The report sets out four main recommendations:
- Overall quantum of fees charged be “substantially reduced”
- The abolition of the current Type A and B distinction, to be replaced by either a three tier system or a system where the amount payable is attributable to the amount claimed.
- Fee remission thresholds should be increased and no more than one fee remission application should be required
- An increase in the three month time limit to bring an Employment Claim for women who are claiming “maternity or pregnancy discrimination”.
Overall the report is critical of ET fees as they are considered punitive which means that many meritorious and genuine tribunal claims have been unable to progress.
Nearly one in six employees in insecure work
According to a recent survey which has been carried out by the charity, Citizens Advice, 4.5 million people within England and Wales are in insecure work i.e. they do not have fixed regular working hours. This is equivalent to 14% of the population. For many people this results in them not being able to plan their future, as well as struggling to plan budgets and pay bills.
The analysis shows that more than 2.3 million people are working variable shift patterns, 1.1 million people are on temporary contracts, and 800,000 people are on a zero-hour or agency contract.
Citizens Advice describes how 83% of people who seek help from the charity are suffering with debt due to their irregular and inconsistent working hours. Furthermore, 87% face delays or problems with within work benefits, including housing benefits, which they ultimately do not receive.
The survey also states that employers have more to gain by offering steady work as eight out of ten people said a steady job, with regular pay, would increase their productivity and 86% said that this would increase their loyalty.
On 14 January 2016, the Women and Equalities Committee (WEC) published a report on transgender equality. Contained in this report were thirty recommendations from a broad range of policy areas including the Gender Recognition Act (2004) and the Equality Act (2010). Such recommendations included the streamlining and ‘de-medicalising’ of the gender recognition process, and a look at moving towards ‘non-gendering’ in official records.
Following this, on 7 July 2016 the government published its response, which stated that it does intend to review the Gender Recognition Act (2004) in light of some of the recommendations made. However one suggestion that the government has decided not to adopt is to rename the term ‘Gender Reassignment’ as ‘Gender Identity’ in the Equality Act 2010. And while the government has agreed to take action to address some issues identified in the WECs Report, in respect of others it has committed nothing more than to keep the matters under review.

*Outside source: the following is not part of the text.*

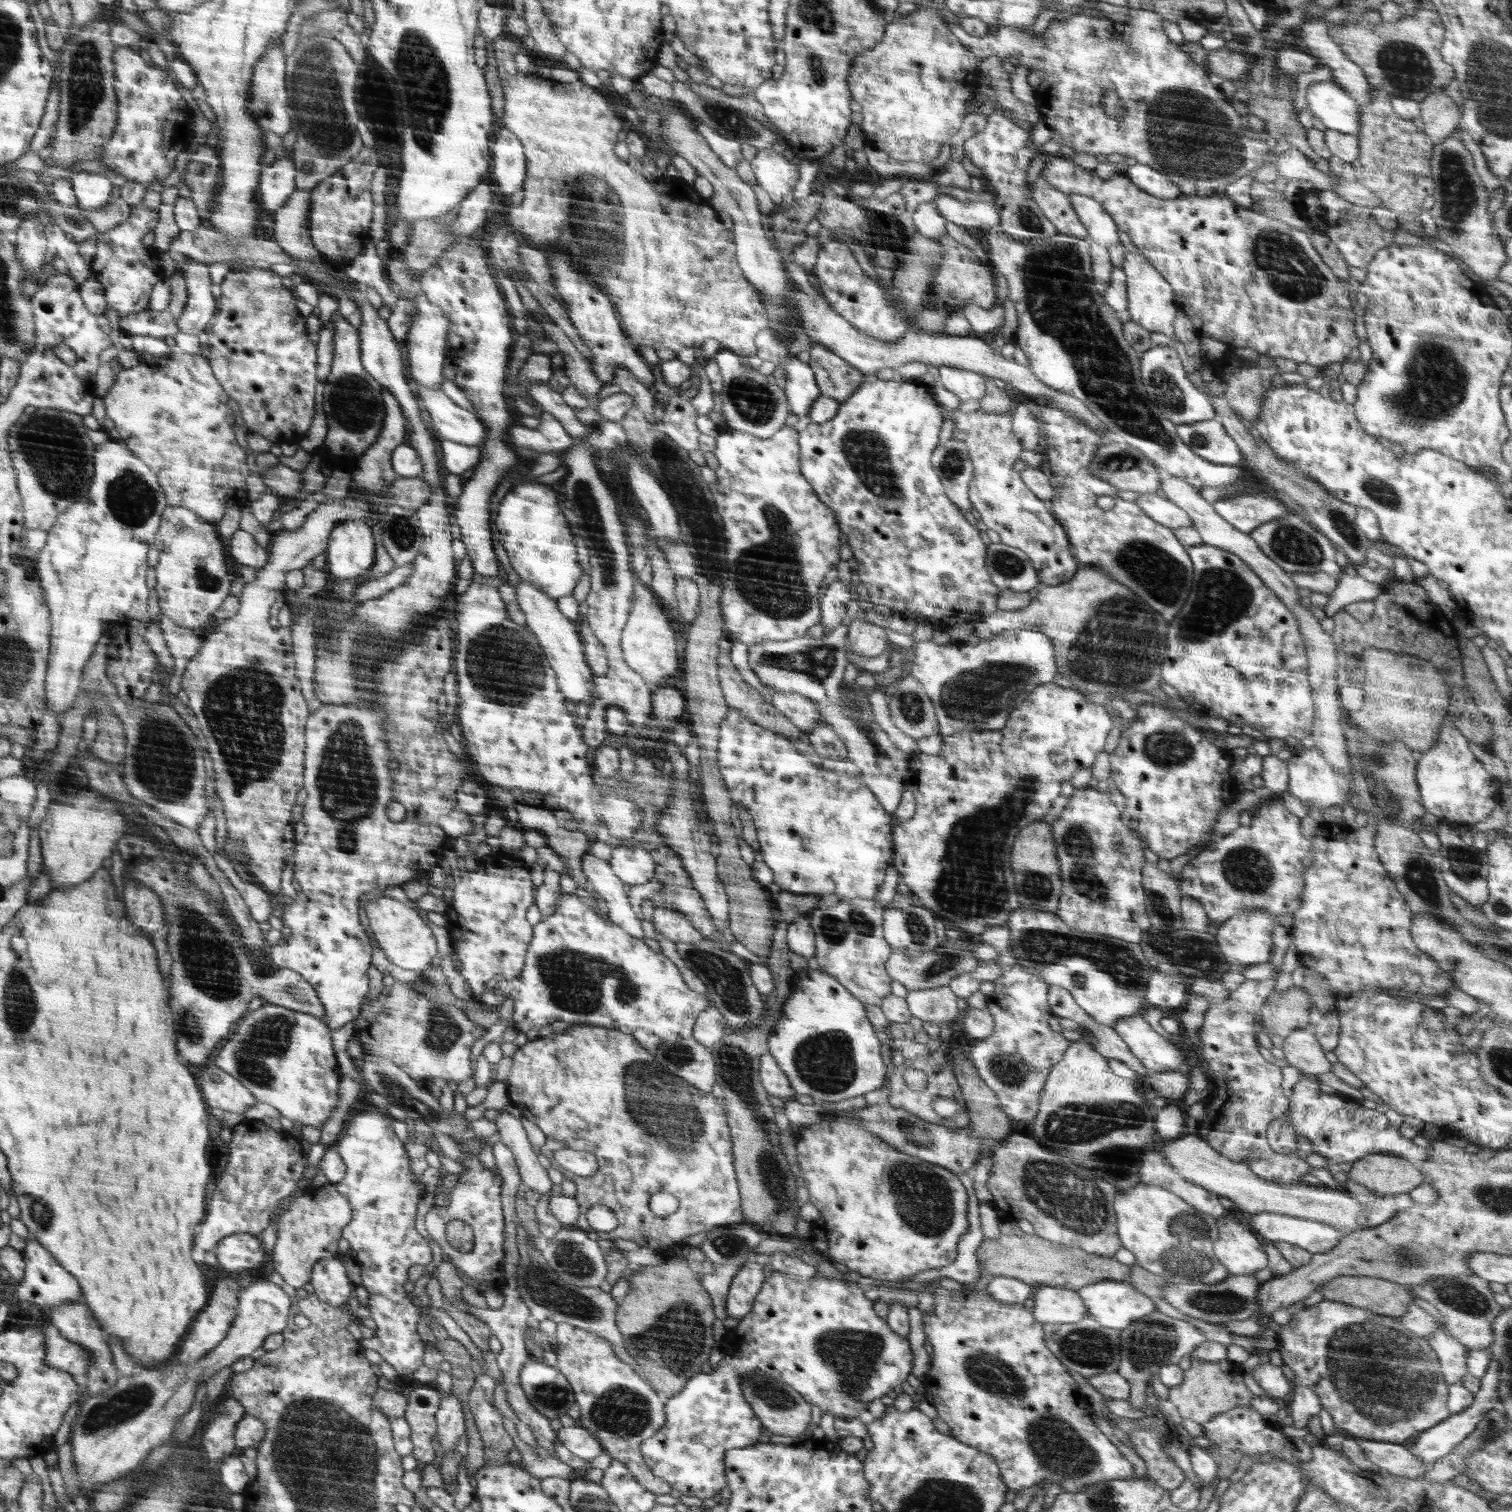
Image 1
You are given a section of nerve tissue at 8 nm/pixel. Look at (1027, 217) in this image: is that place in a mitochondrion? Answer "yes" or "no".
yes

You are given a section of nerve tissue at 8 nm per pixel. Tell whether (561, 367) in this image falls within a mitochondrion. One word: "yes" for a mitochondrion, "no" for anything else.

ICO statement on the implication of Brexit for General Data Protection Regulation
The growing digital economy is no different than any other in terms of the uncertainty following the Brexit vote. Because of this the Information Commissioner’s Office (ICO) has published a statement confirming that it will hold discussions with government in order to persuade them that the UK’s data protection laws require reform, and that “international consistency around data protection laws and rights is crucial both to businesses and to consumers”.
Although it is too early to speculate on what exactly this reform will consist of and look like, the ICO has been consistent with its stance throughout the referendum that business should continue to comply with the General Data Protection Regulation regardless of Brexit. Businesses and Consumers alike must now wait for these talks to be held in order to gain an insight into the future of Britain’s data protection laws.